Edit the listing below by replacing each "All Posts" with "All Articles", keeping every other line exactly the same.

------ INPUT RECORDS

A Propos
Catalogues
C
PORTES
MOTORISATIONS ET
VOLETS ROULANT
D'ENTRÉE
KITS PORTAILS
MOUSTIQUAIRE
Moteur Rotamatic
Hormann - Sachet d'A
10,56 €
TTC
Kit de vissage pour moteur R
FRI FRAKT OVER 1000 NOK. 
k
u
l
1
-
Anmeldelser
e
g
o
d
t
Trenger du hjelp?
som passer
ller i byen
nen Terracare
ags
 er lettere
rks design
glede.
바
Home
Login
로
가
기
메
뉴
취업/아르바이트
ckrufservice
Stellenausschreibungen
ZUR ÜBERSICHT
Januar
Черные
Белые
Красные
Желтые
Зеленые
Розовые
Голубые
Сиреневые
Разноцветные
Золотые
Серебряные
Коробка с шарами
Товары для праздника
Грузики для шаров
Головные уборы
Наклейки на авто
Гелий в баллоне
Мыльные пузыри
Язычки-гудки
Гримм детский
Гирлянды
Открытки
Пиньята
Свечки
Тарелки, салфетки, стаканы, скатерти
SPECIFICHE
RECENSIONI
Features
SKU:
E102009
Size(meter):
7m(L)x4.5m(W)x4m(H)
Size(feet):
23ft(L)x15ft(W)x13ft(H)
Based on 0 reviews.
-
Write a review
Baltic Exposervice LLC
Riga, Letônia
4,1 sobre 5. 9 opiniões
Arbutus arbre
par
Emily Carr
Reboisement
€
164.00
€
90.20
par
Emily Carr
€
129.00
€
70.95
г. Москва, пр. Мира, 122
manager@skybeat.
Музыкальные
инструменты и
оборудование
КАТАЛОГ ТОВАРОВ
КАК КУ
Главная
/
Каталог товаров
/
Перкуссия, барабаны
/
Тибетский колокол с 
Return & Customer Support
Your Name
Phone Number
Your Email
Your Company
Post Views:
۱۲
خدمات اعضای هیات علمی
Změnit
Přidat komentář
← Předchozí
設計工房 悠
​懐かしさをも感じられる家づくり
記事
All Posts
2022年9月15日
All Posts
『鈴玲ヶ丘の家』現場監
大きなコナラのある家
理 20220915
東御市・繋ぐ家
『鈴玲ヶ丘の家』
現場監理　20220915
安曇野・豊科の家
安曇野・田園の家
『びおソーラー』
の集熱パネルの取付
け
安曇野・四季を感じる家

------------

• **ANSWER AREA**:
A Propos
Catalogues
C
PORTES
MOTORISATIONS ET
VOLETS ROULANT
D'ENTRÉE
KITS PORTAILS
MOUSTIQUAIRE
Moteur Rotamatic
Hormann - Sachet d'A
10,56 €
TTC
Kit de vissage pour moteur R
FRI FRAKT OVER 1000 NOK. 
k
u
l
1
-
Anmeldelser
e
g
o
d
t
Trenger du hjelp?
som passer
ller i byen
nen Terracare
ags
 er lettere
rks design
glede.
바
Home
Login
로
가
기
메
뉴
취업/아르바이트
ckrufservice
Stellenausschreibungen
ZUR ÜBERSICHT
Januar
Черные
Белые
Красные
Желтые
Зеленые
Розовые
Голубые
Сиреневые
Разноцветные
Золотые
Серебряные
Коробка с шарами
Товары для праздника
Грузики для шаров
Головные уборы
Наклейки на авто
Гелий в баллоне
Мыльные пузыри
Язычки-гудки
Гримм детский
Гирлянды
Открытки
Пиньята
Свечки
Тарелки, салфетки, стаканы, скатерти
SPECIFICHE
RECENSIONI
Features
SKU:
E102009
Size(meter):
7m(L)x4.5m(W)x4m(H)
Size(feet):
23ft(L)x15ft(W)x13ft(H)
Based on 0 reviews.
-
Write a review
Baltic Exposervice LLC
Riga, Letônia
4,1 sobre 5. 9 opiniões
Arbutus arbre
par
Emily Carr
Reboisement
€
164.00
€
90.20
par
Emily Carr
€
129.00
€
70.95
г. Москва, пр. Мира, 122
manager@skybeat.
Музыкальные
инструменты и
оборудование
КАТАЛОГ ТОВАРОВ
КАК КУ
Главная
/
Каталог товаров
/
Перкуссия, барабаны
/
Тибетский колокол с 
Return & Customer Support
Your Name
Phone Number
Your Email
Your Company
Post Views:
۱۲
خدمات اعضای هیات علمی
Změnit
Přidat komentář
← Předchozí
設計工房 悠
​懐かしさをも感じられる家づくり
記事
All Articles
2022年9月15日
All Articles
『鈴玲ヶ丘の家』現場監
大きなコナラのある家
理 20220915
東御市・繋ぐ家
『鈴玲ヶ丘の家』
現場監理　20220915
安曇野・豊科の家
安曇野・田園の家
『びおソーラー』
の集熱パネルの取付
け
安曇野・四季を感じる家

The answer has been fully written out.